人間のゲノム解読を主導した米国の科学者、ジョン・クレイグ・ベンターが79歳で死去した。
クレイグベンター研究所は先月30日(現地時間)に、ベンターががん治療の過程で死去したと明らかにした。クレイグベンター研究所はベンターが設立した非営利研究機関である.
ベンターは1990年代、人間のゲノムを解読する「ヒトゲノムプロジェクト」が進行していた時期に、セレラ・ジェノミクスを設立して独自のゲノム解析を主導した。米国国立衛生研究所(NIH)とエネルギー省(DOE)などが支援していたヒトゲノムプロジェクトの進行速度が予想より遅いと判断し、独自開発した技術を活用してこれらと競争に乗り出した。
実際にベンターが開発した「ショットガンシーケンシング」は、ヒトゲノムプロジェクトの進行速度を高めるうえで大きく貢献した。遺伝情報を含むデオキシリボ核酸(DNA)を無作為の小さな単位に分割した後、各断片の塩基配列を解析して再び組み立てる方式で、従来の方式よりも極めて速い速度でゲノム解析を可能にする技術である。
ヒトゲノムプロジェクトもベンターのショットガンシーケンシングを適用し、研究に弾みがついた。ベンターとヒトゲノムプロジェクトの研究陣は2000年に人間のゲノム草案を共同で発表した。人間の疾病と遺伝的起源を解明するうえで最も重要なマイルストーンが誕生した瞬間である。以後2003年にはヒトゲノムプロジェクトの研究陣がゲノムで中核的機能を担う92%を解読することに成功し、2022年には残り8%の解読も進み、細胞分裂で当該部分が重要な役割を果たすことが明らかになった。

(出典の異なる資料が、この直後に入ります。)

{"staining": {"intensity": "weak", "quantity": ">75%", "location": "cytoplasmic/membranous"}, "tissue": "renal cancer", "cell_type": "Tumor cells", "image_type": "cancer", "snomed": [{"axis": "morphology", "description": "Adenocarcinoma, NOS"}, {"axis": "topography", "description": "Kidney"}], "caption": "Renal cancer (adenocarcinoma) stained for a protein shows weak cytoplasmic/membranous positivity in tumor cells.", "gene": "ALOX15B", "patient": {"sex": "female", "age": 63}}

ベンターは人間のゲノム解析に寄与した功労で2007年にスクリップス海洋研究所が授与する「ニーレンバーグ賞」を受賞した。2009年にはバラク・オバマ米国前大統領から国家科学勲章も受けた。
若い頃にベトナム戦にも参戦したベンターは、戦場での記憶を踏まえて医学にも関心を持つようになり、その後ヒューマン・ロンジェビティ(Human Longevity)とディプロイド・ジェノミクス(Diploid Genomics)を創業した。ヒューマン・ロンジェビティはAIと老化研究を結びつけて寿命を延ばす技術を開発することを目標としており、ディプロイド・ジェノミクスはゲノム情報を用いた疾病診断技術を開発している。
ベンターが開発したゲノム解析技術は現在では進歩した技術の登場により使われていないが、ゲノム研究の礎を築いたとの評価を受ける。アンダース・デール・クレイグベンター研究所代表は「ベンターのリーダーシップとビジョンがゲノム学界と合成生物学の発展を牽引した」と評価した。